Le tableau intitulé Fenêtre ne représente pas une fenêtre, il se borne à en suggérer l’idée. Il introduit le spectateur dans un monde qui le déstabilise. La fenêtre est un thème que les peintres ont souvent exploité, car il permet de joindre la représentation de l’intimité à celle de la nature. Matisse et Bonnard, parmi bien d’autres, s’en étaient fait une spécialité. Jessica Peters emploie le reflet pour susciter une confusion entre l’intérieur et l’extérieur. Le plâtre, gonflé par l’humidité, se dégrade sur le mur d’un appartement abandonné, comme le montre la texture granuleuse de la peinture. Mais la pièce ne devrait pas être visible, puisque les stores verticaux, peints en hard edge, sont apparemment fermés. Le triangle qui se découpe sur le mur pourrait être la trace de la hotte de la cuisine, tandis qu’un rectangle blanc semble le reflet de la fenêtre d’une maison située de l’autre côté de la rue. Cette composition joue sur l’ombre et la lumière dans un magnifique camaïeu de beige.
C’est la réflexion sur l’eau qui est pour Jessica Peters le point de départ de la création de Piscine. Voici que le spectateur est placé devant le plongeoir. Une invitation à sauter ? Mais, le reflet d’une montagne, qui n’est pas représentée dans l’œuvre, est si précis qu’il craindrait de s’écraser sur les rochers. Seule une surface texturée terre d’ombre, en haut du tableau, rappelle la proximité de l’original. Le bleu de Prusse transparent de l’eau contraste de façon parfaite avec le rouge sombre du bord de la piscine.
Dans la toile intitulée Reflet, l’artiste a travaillé à partir du reflet qui se produit sur l’eau en mouvement, tel qu’il peut apparaître à la surface d’une rivière entre des berges verdoyantes. Formes et couleurs se mélangent comme dans le papier marbré que l’on obtient en versant de façon aléatoire des pigments dans une cuvette remplie de liquide. Le reflet devient plus sombre derrière des barres verticales qui ressemblent à une barrière à claire voie. Au premier plan, une large plaque, dont les rayures grises et blanches peuvent faire penser à celles qui ont fait la célébrité de Daniel Buren, semble en quête du point de fuite.
Le tableau Sans titre confirme le sens abstrait qui est primordial dans les œuvres de Jessica Peters. Un pseudo pont de bois qui se dirige vers la ligne d’horizon bute sur une barre terre de Sienne striée. Plus haut, s’étend une vaste étendue de reflets mouvants multicolores interrompue par une barre, plus large que la première, qui évoque un champ prêt à être ensemencé. Au-dessus, entre deux montants noirs, une grande surface gris clair sur laquelle flottent des touches blanches.

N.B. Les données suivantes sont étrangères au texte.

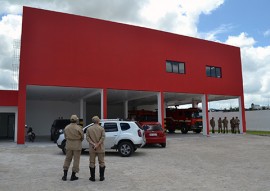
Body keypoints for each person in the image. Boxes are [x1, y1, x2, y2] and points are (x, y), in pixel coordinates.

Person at [61, 115, 84, 181]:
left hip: (69, 145)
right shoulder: (78, 127)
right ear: (76, 120)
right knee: (76, 160)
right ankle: (73, 176)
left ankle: (65, 176)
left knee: (67, 159)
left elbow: (65, 137)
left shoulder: (66, 127)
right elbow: (82, 137)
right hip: (77, 145)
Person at [86, 116, 106, 181]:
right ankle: (101, 177)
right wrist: (98, 144)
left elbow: (87, 138)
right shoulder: (101, 128)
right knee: (101, 162)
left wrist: (93, 144)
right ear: (98, 121)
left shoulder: (89, 129)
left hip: (92, 148)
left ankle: (92, 177)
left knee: (92, 162)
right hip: (100, 147)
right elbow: (103, 137)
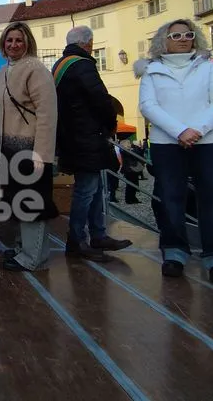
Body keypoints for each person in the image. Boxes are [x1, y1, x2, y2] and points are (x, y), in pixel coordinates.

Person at [135, 18, 213, 286]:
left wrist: (197, 130)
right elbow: (148, 106)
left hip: (208, 141)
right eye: (176, 35)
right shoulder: (152, 70)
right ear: (163, 41)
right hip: (167, 143)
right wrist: (180, 131)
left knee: (212, 198)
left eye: (188, 35)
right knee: (170, 198)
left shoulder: (208, 67)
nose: (183, 39)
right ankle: (174, 253)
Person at [0, 21, 59, 271]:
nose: (13, 45)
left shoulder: (36, 69)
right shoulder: (4, 71)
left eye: (19, 40)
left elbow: (47, 114)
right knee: (19, 200)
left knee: (33, 203)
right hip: (9, 149)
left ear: (28, 43)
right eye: (9, 40)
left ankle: (34, 258)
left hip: (30, 148)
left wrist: (42, 154)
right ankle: (23, 249)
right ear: (3, 43)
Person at [53, 25, 131, 261]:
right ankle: (77, 240)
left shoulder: (59, 66)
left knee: (94, 189)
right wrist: (110, 124)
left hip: (71, 137)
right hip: (86, 137)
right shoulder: (83, 64)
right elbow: (101, 99)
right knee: (86, 190)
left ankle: (98, 235)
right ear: (88, 44)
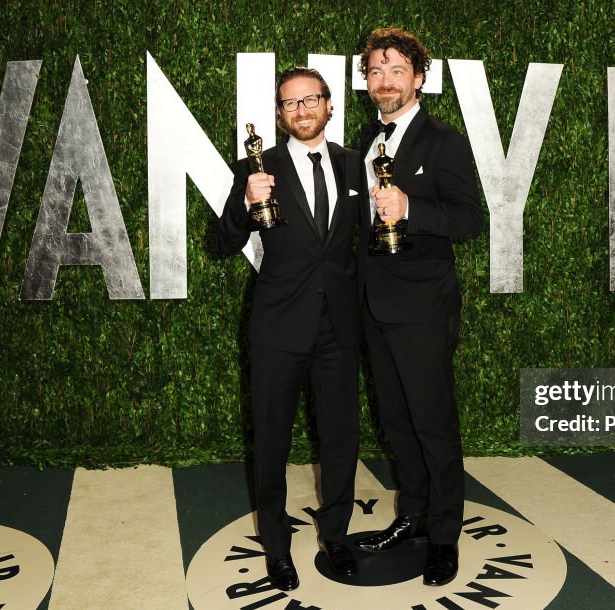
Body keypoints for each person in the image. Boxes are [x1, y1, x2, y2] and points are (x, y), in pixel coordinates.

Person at [217, 66, 364, 591]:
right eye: (290, 104)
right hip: (278, 327)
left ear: (329, 105)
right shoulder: (258, 167)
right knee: (272, 443)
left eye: (311, 100)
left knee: (341, 438)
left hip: (339, 330)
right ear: (280, 114)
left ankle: (338, 535)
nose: (301, 110)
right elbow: (221, 242)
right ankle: (277, 549)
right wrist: (246, 205)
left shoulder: (357, 165)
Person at [353, 27, 483, 586]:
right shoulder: (363, 138)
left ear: (420, 78)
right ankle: (411, 516)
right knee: (395, 422)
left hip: (424, 307)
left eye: (396, 71)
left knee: (432, 423)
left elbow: (470, 220)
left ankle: (445, 537)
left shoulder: (444, 141)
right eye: (375, 72)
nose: (385, 81)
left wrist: (411, 208)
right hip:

La peintre intègre la perspective comme un leurre pour faire croire au spectateur qu’il se trouve devant un environnement familier. Puis elle l’amène progressivement à découvrir qu’il fait face à un univers qui n’obéit qu’à ses propres règles. Le sujet des œuvres de Jessica Peters est en fait le tableau ; sa composition, d’ailleurs, s’appuie sur une structure géométrique et sert la matérialité du médium qu’elle utilise : l’acrylique et la peinture aérosol. Elle obtient ainsi des contrastes entre des surfaces lisses et des parties texturées qui suscitent irrésistiblement le désir haptique. L’artiste invente ainsi sans cesse d’autres espèces d’espaces qui s’éloignent de plus en plus du monde qu’elle a observé.